DOCUMENT SECTION ▸
□ □ □ □ □ □ □
2006-06-13

the one with a surprised awakening

i woke up this morning to the loud exclaimation of my TV alarm: "Australia has won it!"
imagine that...a team which i had no faith in actually defeated the japanese by 2 goals. it's almost unable to fathom...but it seems fate had other plans indeed.
"go aussie!" i exclaim in unenthusiastic praise.

another form of awakening might be considered to be experienced on my way to work this morning. with sleepy bodies all around me and the lack of the hustle and bustle in the streets (probably because i left for work much earlier than normal), it was somewhat surreal. anyways, just sitting on the bus, with my mood music playing on the mp3, it occurred to me: i am not happy...and i havent been happy for a while now.

i dont mean that i dont laugh and joke when the opportunity arises, what i mean is the happiness you get when you wake up, when you go about your day, when you go to bed; the kind of 'inner' happiness when you realise you are alive.
□ □ □ □ □ □ □
COLLECTED MATERIAL ▸
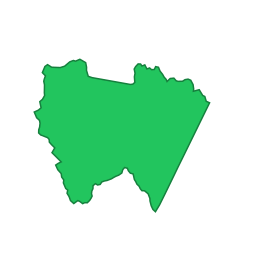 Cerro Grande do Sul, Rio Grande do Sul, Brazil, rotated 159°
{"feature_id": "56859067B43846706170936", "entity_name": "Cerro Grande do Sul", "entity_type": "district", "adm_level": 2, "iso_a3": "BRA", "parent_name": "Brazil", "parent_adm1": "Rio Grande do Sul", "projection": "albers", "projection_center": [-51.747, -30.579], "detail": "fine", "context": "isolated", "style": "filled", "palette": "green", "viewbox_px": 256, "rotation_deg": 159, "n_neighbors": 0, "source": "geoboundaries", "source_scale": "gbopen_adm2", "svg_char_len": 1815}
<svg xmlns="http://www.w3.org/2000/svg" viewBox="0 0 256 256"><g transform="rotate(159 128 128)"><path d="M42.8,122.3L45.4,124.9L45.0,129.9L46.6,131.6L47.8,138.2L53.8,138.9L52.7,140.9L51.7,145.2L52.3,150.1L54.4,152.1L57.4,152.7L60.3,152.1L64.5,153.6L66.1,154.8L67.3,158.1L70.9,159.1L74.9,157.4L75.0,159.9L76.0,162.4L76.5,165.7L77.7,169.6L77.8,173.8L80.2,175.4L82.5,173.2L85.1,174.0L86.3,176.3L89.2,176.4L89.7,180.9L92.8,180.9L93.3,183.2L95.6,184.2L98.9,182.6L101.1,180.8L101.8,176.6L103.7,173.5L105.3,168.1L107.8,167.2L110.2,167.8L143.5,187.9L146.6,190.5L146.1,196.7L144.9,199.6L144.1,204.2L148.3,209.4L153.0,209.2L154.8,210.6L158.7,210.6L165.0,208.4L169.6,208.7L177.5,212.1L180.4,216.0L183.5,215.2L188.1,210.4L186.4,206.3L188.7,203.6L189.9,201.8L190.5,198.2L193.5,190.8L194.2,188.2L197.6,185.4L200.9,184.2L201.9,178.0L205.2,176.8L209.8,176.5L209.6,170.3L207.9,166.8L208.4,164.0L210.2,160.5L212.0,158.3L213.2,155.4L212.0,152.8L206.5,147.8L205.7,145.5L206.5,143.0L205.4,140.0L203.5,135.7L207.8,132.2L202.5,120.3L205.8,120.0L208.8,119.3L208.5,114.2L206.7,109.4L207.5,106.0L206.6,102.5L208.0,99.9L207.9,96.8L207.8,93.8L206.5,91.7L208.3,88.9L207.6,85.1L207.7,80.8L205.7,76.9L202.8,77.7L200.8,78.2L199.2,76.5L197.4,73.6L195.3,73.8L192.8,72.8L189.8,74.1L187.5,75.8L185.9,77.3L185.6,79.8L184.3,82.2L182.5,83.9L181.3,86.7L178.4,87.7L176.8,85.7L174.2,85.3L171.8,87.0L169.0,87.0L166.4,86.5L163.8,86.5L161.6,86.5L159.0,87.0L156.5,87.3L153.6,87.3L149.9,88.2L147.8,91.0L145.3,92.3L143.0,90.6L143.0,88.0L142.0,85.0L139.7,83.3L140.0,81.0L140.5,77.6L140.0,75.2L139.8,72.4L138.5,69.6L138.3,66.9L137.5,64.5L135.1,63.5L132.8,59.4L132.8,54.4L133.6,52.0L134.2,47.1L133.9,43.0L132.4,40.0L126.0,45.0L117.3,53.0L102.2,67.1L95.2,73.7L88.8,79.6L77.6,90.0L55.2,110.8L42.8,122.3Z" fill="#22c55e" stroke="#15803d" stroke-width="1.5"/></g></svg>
□ □ □ □ □ □ □
WHAT IS ASKED ▸
1. From the journal entry about waking up, write out the passage starting at "the one with" and ending at "a while now.".
2. Answer these questions using the journal entry about waking up:
(a) What did the TV alarm exclaim this morning?
(b) By how many goals did Australia defeat the Japanese?
(c) What was playing on the mp3 during the bus ride to work?

RESULTS BY TASK ▸
1.
the one with a surprised awakening

i woke up this morning to the loud exclaimation of my TV alarm: "Australia has won it!"
imagine that...a team which i had no faith in actually defeated the japanese by 2 goals. it's almost unable to fathom...but it seems fate had other plans indeed.
"go aussie!" i exclaim in unenthusiastic praise.

another form of awakening might be considered to be experienced on my way to work this morning. with sleepy bodies all around me and the lack of the hustle and bustle in the streets (probably because i left for work much earlier than normal), it was somewhat surreal. anyways, just sitting on the bus, with my mood music playing on the mp3, it occurred to me: i am not happy...and i havent been happy for a while now.

2.
(a) "Australia has won it!"
(b) By 2 goals.
(c) Mood music.